Someone told me once that there's a right and wrong...but, it must not be true. How did we get back to Opiate? Well, i somehow wound up, at the end of the Tool discography, being tired of waiting. That wasn't intentional. I didn't plan it. Is it coincidence? Is it my subconscious? Is it structural consequence? Did Maynard have anything to do with it? Is the entire 27 year process intentional, or serendipity? 

My answer, of course, is that it is all those things. There are no morals to these stories, because there is no morality, or rather, because morality exists only at the moment of action, a choice that leads to other choices, some expected, some unforseen, unpredictable yet connected.

We abstract rules from the game by watching, test their validity by applying them to our own choices, reevaluate and continue.

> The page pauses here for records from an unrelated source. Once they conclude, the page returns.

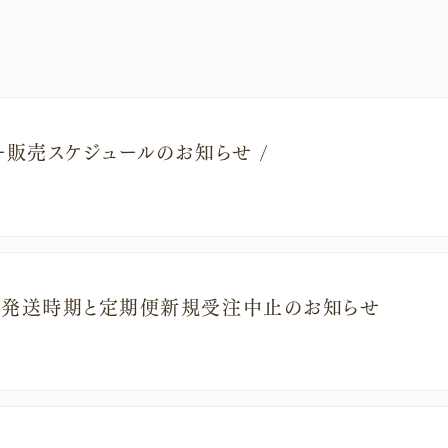
ュー販売スケジュールのお知らせ /
プ発送時期と定期便新規受注中止のお知らせ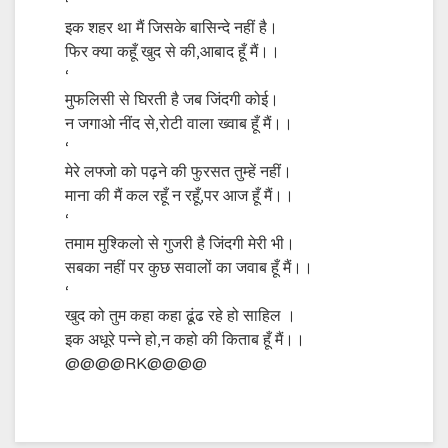
‘
इक शहर था मैं जिसके बासिन्दे नहीं है।
फिर क्या कहूँ खुद से की,आबाद हूँ मैं।।
‘
मुफलिसी से घिरती है जब जिंदगी कोई।
न जगाओ नींद से,रोटी वाला ख्वाब हूँ मैं।।
‘
मेरे लफ्जो को पढ़ने की फुरसत तुम्हें नहीं।
माना की मैं कल रहूँ न रहूँ,पर आज हूँ मैं।।
‘
तमाम मुश्किलो से गुजरी है जिंदगी मेरी भी।
सबका नहीं पर कुछ सवालों का जवाब हूँ मैं।।
‘
खुद को तुम कहा कहा ढूंढ रहे हो साहिल ।
इक अधूरे पन्ने हो,न कहो की किताब हूँ मैं।।
@@@@RK@@@@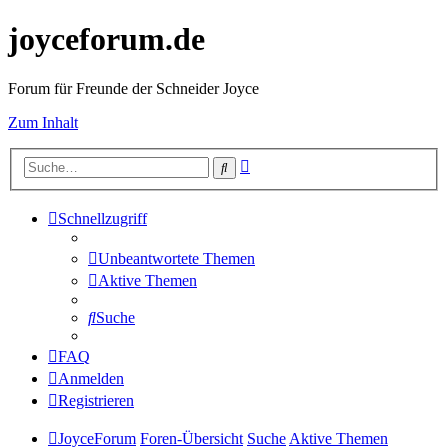
joyceforum.de
Forum für Freunde der Schneider Joyce
Zum Inhalt
Erweiterte
Suche
Suche
Schnellzugriff
Unbeantwortete Themen
Aktive Themen
Suche
FAQ
Anmelden
Registrieren
JoyceForum
Foren-Übersicht
Suche
Aktive Themen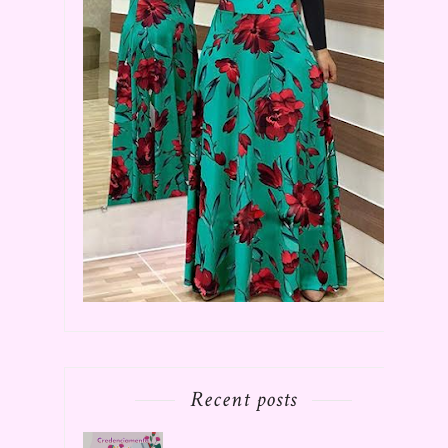
Recent posts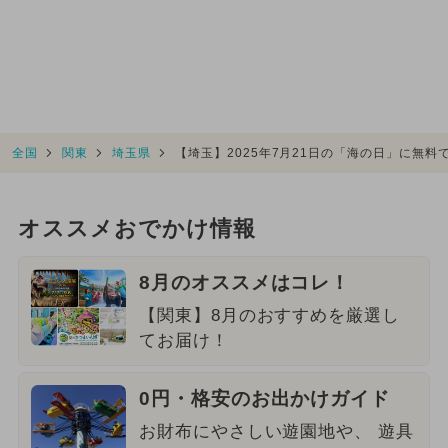
全国
関東
埼玉県
【埼玉】2025年7月21日の「海の日」に無料
オススメおでかけ情報
8月のオススメはコレ！
【関東】8月のおすすめを厳選し
てお届け！
0円・格安のお出かけガイド
お財布にやさしい遊園地や、 遊具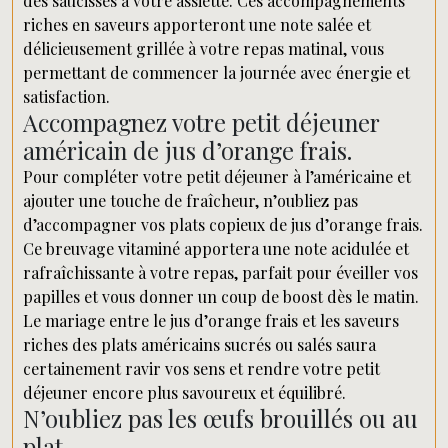
des saucisses à votre assiette. Ces accompagnements
riches en saveurs apporteront une note salée et
délicieusement grillée à votre repas matinal, vous
permettant de commencer la journée avec énergie et
satisfaction.
Accompagnez votre petit déjeuner
américain de jus d’orange frais.
Pour compléter votre petit déjeuner à l’américaine et
ajouter une touche de fraîcheur, n’oubliez pas
d’accompagner vos plats copieux de jus d’orange frais.
Ce breuvage vitaminé apportera une note acidulée et
rafraîchissante à votre repas, parfait pour éveiller vos
papilles et vous donner un coup de boost dès le matin.
Le mariage entre le jus d’orange frais et les saveurs
riches des plats américains sucrés ou salés saura
certainement ravir vos sens et rendre votre petit
déjeuner encore plus savoureux et équilibré.
N’oubliez pas les œufs brouillés ou au
plat.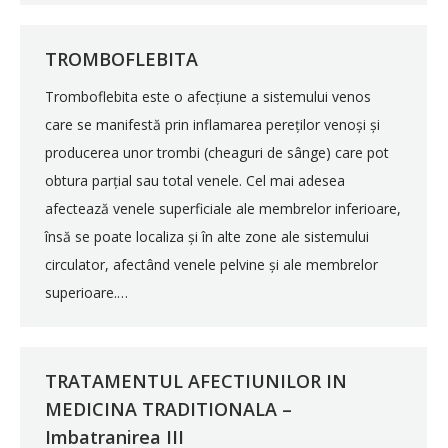
TROMBOFLEBITA
Tromboflebita este o afecțiune a sistemului venos
care se manifestă prin inflamarea pereților venoși și
producerea unor trombi (cheaguri de sânge) care pot
obtura parțial sau total venele. Cel mai adesea
afectează venele superficiale ale membrelor inferioare,
însă se poate localiza și în alte zone ale sistemului
circulator, afectând venele pelvine și ale membrelor
superioare.…
TRATAMENTUL AFECTIUNILOR IN
MEDICINA TRADITIONALA –
Imbatranirea III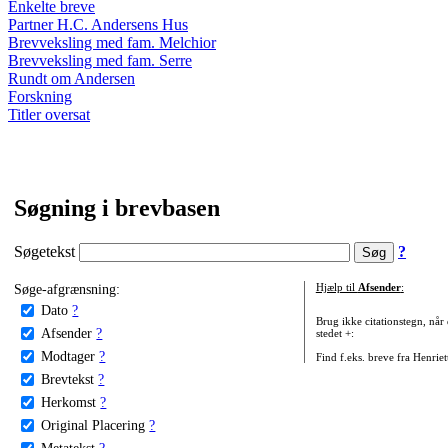
Enkelte breve
Partner H.C. Andersens Hus
Brevveksling med fam. Melchior
Brevveksling med fam. Serre
Rundt om Andersen
Forskning
Titler oversat
Søgning i brevbasen
Søgetekst
?
Søge-afgrænsning:
Hjælp til
Afsender
:
Dato
?
Brug ikke citationstegn, når
Afsender
?
stedet +:
Modtager
?
Find f.eks. breve fra Henrie
Brevtekst
?
Herkomst
?
Original Placering
?
Metatekst
?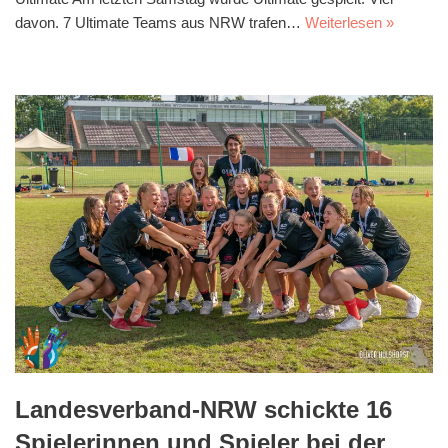
davon. 7 Ultimate Teams aus NRW trafen…
Weiterlesen »
Landesverband-NRW schickte 16
Spielerinnen und Spieler bei der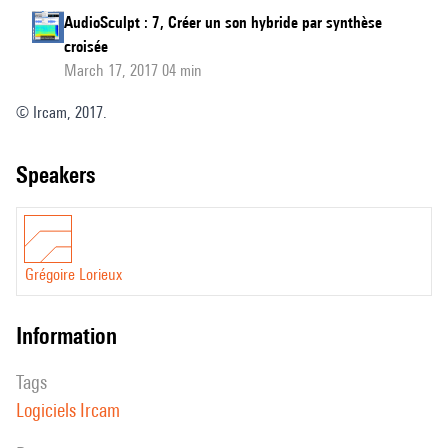
AudioSculpt : 7, Créer un son hybride par synthèse
croisée
March 17, 2017 04 min
© Ircam, 2017.
speakers
Grégoire Lorieux
information
Tags
Logiciels Ircam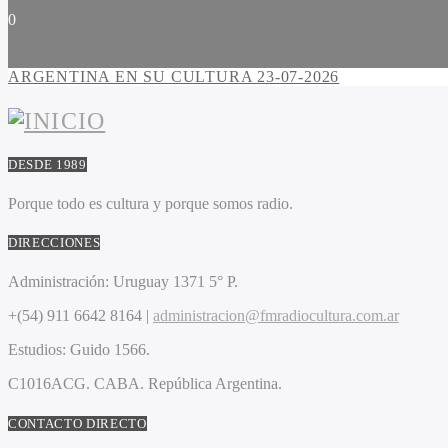
0
ARGENTINA EN SU CULTURA 23-07-2026
DESDE 1989
Porque todo es cultura y porque somos radio.
DIRECCIONES
Administración:
Uruguay 1371 5° P.
+(54) 911 6642 8164 |
administracion@fmradiocultura.com.ar
Estudios:
Guido 1566.
C1016ACG
. CABA.
República Argentina.
CONTACTO DIRECTO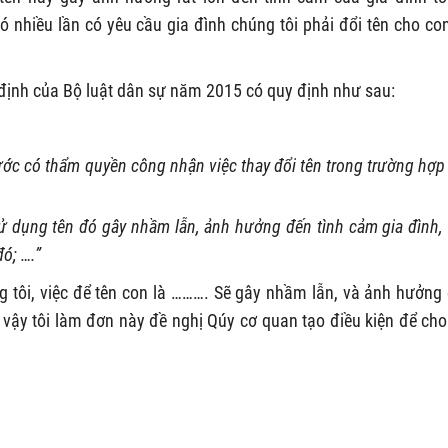
iều lần có yêu cầu gia đình chúng tôi phải đổi tên cho co
y định của Bộ luật dân sự năm 2015 có quy định như sau:
ớc có thẩm quyền công nhận việc thay đổi tên trong trường hợp
sử dụng tên đó gây nhầm lẫn, ảnh hưởng đến tình cảm gia đình,
ó; ….”
ng tôi, việc để tên con là ………. Sẽ gây nhầm lẫn, và ảnh hưởng
vậy tôi làm đơn này đề nghị Qúy cơ quan tạo điều kiện để cho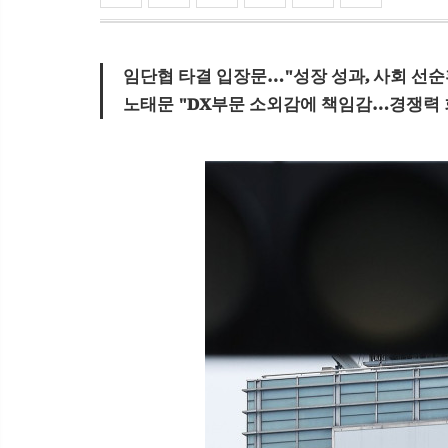
임단협 타결 입장문…"성장 성과, 사회 선순
노태문 "DX부문 소외감에 책임감…경쟁력 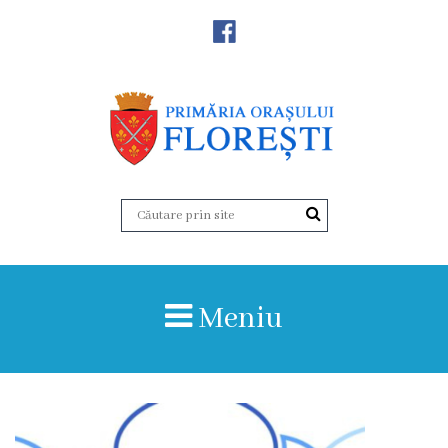
Noutăţi
Primăria
Primar
Viceprimarii
Aparatul
Meniu
primăriei
Structura,
Organigrama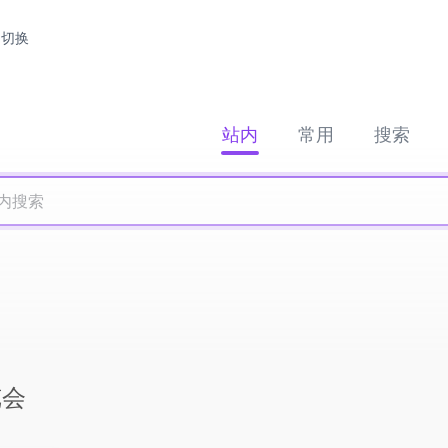
切换
站内
常用
搜索
览会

If consciousness itself is the eternal entity, fragmented across the shattered mirror of individuality, the puzzle pieces that have fallen away, waiting to be patiently reassembled, then the way forward must surely be to search tirelessly for more connection, more honesty, more understanding, while throwing away the fear and anger and hate that drives us apart. Step into the shadow, rather than repress and punish it. To change, to evolve, to transcend, to swing on the spiral of our divinity and still be a human. 

Perhaps there is a moral, but not in the assignation of good/bad, right/wrong. Perhaps it is one of my favorite sentences, one that hints at a fundamental law of complex causality, a fundamental truth that we can only express indirectly:

If when i say i might fade like a sigh if i stay, you minimize my movement anyway, i must persuade you another way.